Mean intraocular pressure of different severity

DISCUSSION

This study assessed the mean treated IOP of 109 eyes with no glaucoma progression using EMGT visual field criteria in a Vietnamese population. The study found that mean IOP was significantly lower in stable advanced or end stage glaucoma compared to stable moderate glaucoma or stable mild glaucoma.

The findings of this study are consistent with the recom mendation of the world glaucoma association (WGA) suggesting that target IOP should be progressively lower for increasing disease severity (safe IOP of mild stage is ≤ 21 mm Hg, of moderate is ≤18 mm Hg, of advanced is ≤15 mm Hg, of end is ≤12 mm Hg),[7] although it is interesting to note that the mean IOP reported in this study does not exactly match the recommended levels by the WGA.

To achieve target IOP, the first choice monotherapy is usually a prostaglandin analog or β-blocker depending on availability, patient suitability, and cost. In this study, almost 60% of all eyes with stable glaucoma achieved this with mono therapy and up to 75% of mild to severe glaucoma remained stable on a single agent. This fell dramatically to 27.8% for end stage glaucoma which likely refects a desire to achieve a much lower IOP in this stage of disease.

When target IOP is not achieved, switching or adding an agent is the logical next step.

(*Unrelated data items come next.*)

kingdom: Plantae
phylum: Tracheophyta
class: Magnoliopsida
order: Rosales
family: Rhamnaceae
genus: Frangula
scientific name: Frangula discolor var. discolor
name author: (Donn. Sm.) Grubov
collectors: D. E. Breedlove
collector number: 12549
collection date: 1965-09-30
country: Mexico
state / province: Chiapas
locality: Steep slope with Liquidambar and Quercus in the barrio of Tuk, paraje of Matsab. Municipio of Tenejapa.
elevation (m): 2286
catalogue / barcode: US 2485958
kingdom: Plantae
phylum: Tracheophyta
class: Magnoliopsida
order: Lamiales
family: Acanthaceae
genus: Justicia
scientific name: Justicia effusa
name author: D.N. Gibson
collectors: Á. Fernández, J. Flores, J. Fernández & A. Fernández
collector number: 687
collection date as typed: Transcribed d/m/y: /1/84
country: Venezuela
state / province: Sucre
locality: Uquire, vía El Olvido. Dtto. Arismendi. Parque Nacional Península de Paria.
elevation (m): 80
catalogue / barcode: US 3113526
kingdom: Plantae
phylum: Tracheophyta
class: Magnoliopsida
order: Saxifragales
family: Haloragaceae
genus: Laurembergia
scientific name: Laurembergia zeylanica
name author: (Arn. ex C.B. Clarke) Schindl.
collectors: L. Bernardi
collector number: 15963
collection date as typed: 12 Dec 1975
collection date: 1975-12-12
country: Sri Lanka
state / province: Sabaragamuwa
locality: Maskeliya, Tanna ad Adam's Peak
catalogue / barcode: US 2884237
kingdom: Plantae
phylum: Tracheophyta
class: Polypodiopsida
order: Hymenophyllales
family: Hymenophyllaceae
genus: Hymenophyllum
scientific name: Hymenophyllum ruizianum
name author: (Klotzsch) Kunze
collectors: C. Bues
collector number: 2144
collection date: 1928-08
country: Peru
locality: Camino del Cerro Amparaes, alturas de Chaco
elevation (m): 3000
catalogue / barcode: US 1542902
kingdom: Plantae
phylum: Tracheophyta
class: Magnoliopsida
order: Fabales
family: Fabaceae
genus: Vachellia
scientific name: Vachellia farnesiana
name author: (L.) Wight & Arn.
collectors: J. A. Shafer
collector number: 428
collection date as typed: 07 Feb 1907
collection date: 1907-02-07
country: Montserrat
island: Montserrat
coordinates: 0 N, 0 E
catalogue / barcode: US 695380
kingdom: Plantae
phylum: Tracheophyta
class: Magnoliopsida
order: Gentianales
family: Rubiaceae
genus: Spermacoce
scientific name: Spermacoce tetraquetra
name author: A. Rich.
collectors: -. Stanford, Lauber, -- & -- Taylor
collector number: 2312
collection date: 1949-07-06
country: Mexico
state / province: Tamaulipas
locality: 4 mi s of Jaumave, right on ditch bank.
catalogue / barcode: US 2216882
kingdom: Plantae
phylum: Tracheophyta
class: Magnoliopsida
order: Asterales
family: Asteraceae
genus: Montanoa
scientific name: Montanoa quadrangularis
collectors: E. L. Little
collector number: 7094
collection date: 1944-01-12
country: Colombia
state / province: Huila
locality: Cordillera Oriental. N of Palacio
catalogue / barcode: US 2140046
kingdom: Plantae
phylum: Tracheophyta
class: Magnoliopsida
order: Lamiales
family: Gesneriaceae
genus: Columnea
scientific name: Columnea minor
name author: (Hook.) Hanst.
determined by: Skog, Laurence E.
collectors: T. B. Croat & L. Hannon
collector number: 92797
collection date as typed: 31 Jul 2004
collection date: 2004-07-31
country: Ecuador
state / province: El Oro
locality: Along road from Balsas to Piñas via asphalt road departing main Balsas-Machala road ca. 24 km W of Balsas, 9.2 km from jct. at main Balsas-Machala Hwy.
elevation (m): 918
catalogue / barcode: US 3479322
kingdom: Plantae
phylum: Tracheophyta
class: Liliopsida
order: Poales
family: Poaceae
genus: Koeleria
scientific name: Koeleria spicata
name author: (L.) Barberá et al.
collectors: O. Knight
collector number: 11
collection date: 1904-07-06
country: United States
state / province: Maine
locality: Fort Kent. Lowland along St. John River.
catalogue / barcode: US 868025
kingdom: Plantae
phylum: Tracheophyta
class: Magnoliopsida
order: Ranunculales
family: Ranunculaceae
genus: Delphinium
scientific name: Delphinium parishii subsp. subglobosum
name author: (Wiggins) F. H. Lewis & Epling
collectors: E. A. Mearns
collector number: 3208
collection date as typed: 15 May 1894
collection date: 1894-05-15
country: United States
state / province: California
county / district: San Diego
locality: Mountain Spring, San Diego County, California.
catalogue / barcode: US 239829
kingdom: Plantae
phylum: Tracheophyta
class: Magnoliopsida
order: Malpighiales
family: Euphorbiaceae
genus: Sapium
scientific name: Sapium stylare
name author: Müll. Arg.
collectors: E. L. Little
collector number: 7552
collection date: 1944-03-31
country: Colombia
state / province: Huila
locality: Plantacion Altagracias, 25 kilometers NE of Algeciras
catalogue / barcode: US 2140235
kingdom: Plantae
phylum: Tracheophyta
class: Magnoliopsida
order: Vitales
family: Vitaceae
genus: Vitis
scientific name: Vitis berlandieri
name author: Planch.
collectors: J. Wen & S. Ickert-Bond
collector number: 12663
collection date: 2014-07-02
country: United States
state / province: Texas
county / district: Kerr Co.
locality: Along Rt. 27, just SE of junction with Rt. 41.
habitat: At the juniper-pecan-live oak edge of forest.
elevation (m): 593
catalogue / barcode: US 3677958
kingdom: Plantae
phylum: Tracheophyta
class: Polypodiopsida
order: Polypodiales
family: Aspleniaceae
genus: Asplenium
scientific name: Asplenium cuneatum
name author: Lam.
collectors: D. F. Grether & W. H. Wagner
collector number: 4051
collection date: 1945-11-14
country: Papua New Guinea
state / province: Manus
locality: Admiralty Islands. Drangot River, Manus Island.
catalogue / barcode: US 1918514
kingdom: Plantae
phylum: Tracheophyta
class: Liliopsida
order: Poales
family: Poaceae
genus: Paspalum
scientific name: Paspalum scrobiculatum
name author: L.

In eyes that respond insufficiently to initial β-blocker or a prostaglandin analog, a fixed combination therapy that consists brimonidine/timolol, or prostaglandin analog/timolol can be considered because of ease of use and cost advantages. In our population, this treatment strategy was seen in 21.6% of eyes.

CONCLUSION

It is essential to detect and monitor glaucoma progression to ensure that the treated IOP is safe for patients. IOP reducing is important to maintain stable glaucoma, with lower IOP required as the glaucoma becomes more advanced.